Joe Conason says Americans appear to have amnesia about national security issues, as they seem to prefer Republicans to handle foreign affairs right now. Of course we'd be fools to discount the possibility that Mr. Bush knew his little Iraq adventure would blow up in someone else's face and that Republicans might benefit from that, but it'd also help to explain why this appears to be "amnesia" -- it'd help to explain, for example, that our "liberal" media has virtually no attention span, and carried water for the Bush war in Iraq while helping to demonize those of us who opposed the war from the beginning.
Remember that bankster CEO who complained that most folks who hate banks just don't have enough "skin in the game"? Robert Reich reminds us that ordinary folks already have too much "skin in the game," in that we suffer from Wall Street disasters while banksters don't. Fun fact: even gamblers can get their gambling debts forgiven more easily than regular folks can get their student loans forgiven. And if a Senator were to introduce a bill correcting that obviously absurd state of affairs, the banksters would strangle it in its crib.

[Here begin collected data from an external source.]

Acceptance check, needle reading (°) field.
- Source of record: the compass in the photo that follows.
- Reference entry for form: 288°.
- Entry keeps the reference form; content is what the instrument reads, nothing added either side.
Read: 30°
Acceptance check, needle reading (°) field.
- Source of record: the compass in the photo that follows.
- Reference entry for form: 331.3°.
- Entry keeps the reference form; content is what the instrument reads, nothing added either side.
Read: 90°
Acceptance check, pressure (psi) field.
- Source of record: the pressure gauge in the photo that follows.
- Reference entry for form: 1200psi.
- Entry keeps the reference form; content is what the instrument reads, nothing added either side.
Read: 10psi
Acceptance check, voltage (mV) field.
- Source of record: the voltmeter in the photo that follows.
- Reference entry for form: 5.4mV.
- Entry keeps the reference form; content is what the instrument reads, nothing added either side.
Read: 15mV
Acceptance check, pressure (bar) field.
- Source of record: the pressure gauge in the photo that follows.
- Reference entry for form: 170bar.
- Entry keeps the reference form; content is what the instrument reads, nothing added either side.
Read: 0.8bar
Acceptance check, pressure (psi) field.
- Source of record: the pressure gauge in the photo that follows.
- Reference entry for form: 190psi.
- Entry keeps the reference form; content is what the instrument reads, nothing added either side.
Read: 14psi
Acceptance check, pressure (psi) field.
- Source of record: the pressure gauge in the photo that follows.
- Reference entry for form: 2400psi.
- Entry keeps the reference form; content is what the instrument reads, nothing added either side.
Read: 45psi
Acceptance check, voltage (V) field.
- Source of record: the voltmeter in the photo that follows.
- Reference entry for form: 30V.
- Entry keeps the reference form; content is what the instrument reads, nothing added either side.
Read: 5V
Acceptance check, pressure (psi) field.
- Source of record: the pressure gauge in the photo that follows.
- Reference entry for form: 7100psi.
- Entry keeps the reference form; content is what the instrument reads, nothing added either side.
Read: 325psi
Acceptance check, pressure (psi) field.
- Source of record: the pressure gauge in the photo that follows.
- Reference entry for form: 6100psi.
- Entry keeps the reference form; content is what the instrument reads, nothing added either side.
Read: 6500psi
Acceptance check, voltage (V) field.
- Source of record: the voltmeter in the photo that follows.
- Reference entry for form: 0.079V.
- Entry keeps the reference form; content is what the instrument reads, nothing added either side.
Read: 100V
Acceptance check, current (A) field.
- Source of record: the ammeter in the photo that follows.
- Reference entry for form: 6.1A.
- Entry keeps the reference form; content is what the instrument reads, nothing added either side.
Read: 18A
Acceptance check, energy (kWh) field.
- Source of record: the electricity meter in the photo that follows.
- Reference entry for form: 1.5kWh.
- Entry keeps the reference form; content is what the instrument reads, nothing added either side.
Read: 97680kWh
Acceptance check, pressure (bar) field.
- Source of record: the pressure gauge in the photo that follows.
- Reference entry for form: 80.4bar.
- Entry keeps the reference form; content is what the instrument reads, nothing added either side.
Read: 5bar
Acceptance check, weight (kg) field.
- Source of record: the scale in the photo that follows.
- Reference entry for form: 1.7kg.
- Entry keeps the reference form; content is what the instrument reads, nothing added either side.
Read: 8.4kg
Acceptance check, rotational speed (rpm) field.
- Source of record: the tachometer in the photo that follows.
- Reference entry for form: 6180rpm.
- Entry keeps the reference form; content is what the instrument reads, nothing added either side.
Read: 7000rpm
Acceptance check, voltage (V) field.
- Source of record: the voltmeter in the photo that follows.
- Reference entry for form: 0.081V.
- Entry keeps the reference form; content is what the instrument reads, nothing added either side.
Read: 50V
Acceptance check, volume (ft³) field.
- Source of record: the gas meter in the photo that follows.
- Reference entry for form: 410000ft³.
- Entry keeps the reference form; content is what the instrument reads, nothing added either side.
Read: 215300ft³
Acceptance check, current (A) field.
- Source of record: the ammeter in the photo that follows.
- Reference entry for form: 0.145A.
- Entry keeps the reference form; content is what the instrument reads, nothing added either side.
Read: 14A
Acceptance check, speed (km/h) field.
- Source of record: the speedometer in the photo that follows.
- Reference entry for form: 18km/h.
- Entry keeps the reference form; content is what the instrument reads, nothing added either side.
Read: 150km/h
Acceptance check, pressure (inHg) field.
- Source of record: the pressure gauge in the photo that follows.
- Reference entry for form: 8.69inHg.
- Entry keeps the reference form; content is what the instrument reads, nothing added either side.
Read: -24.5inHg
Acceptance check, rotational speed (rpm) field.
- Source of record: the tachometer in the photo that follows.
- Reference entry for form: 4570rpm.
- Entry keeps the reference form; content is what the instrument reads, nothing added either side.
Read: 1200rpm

Another year, another putatively pro-business association claiming that federal regulations are much more expensive to businesses than they really are. Long story short: like previous reports, they brandish scare numbers (ZOMG $1.7 TRILLYUNZ!!!!!) without telling you that their big, bad numbers accumulate over decades, that they count penalties for breaking the rules that most businesses don't break as "costs," and that they don't count the health benefits resulting from following the rules against the "cost." After all, hours (and therefore work) not lost due to illnesses from dirty and air and water don't help the CEO buy his 19th vacation home.
It's not just local police departments that get killing gadgets from our military -- school districts get them, too. School districts! That's not a comment on Kids Today, since every generation has complained about Kids Today. That's a comment on how little faith our educational system has in its ability to manage our children, who surely cannot be that threatening to adults. The good news? Most school districts are sending them back. And that's a comment on the awesome power of bad PR.
Finally, after much public pressure, Google executive Eric Schmidt has said Google will end its association with ALEC, the state legislative affairs group responsible for so much right-wing legislation at the state level over the years. I'm such a stubborn bastard that I still wish ALEC's regressive views on economics, rather than their regressive views on climate change, prompted Google's executives to quit -- but I'm not so stubborn that I won't take it. Next up on Fox News: Google joins the lynch mob against ALEC!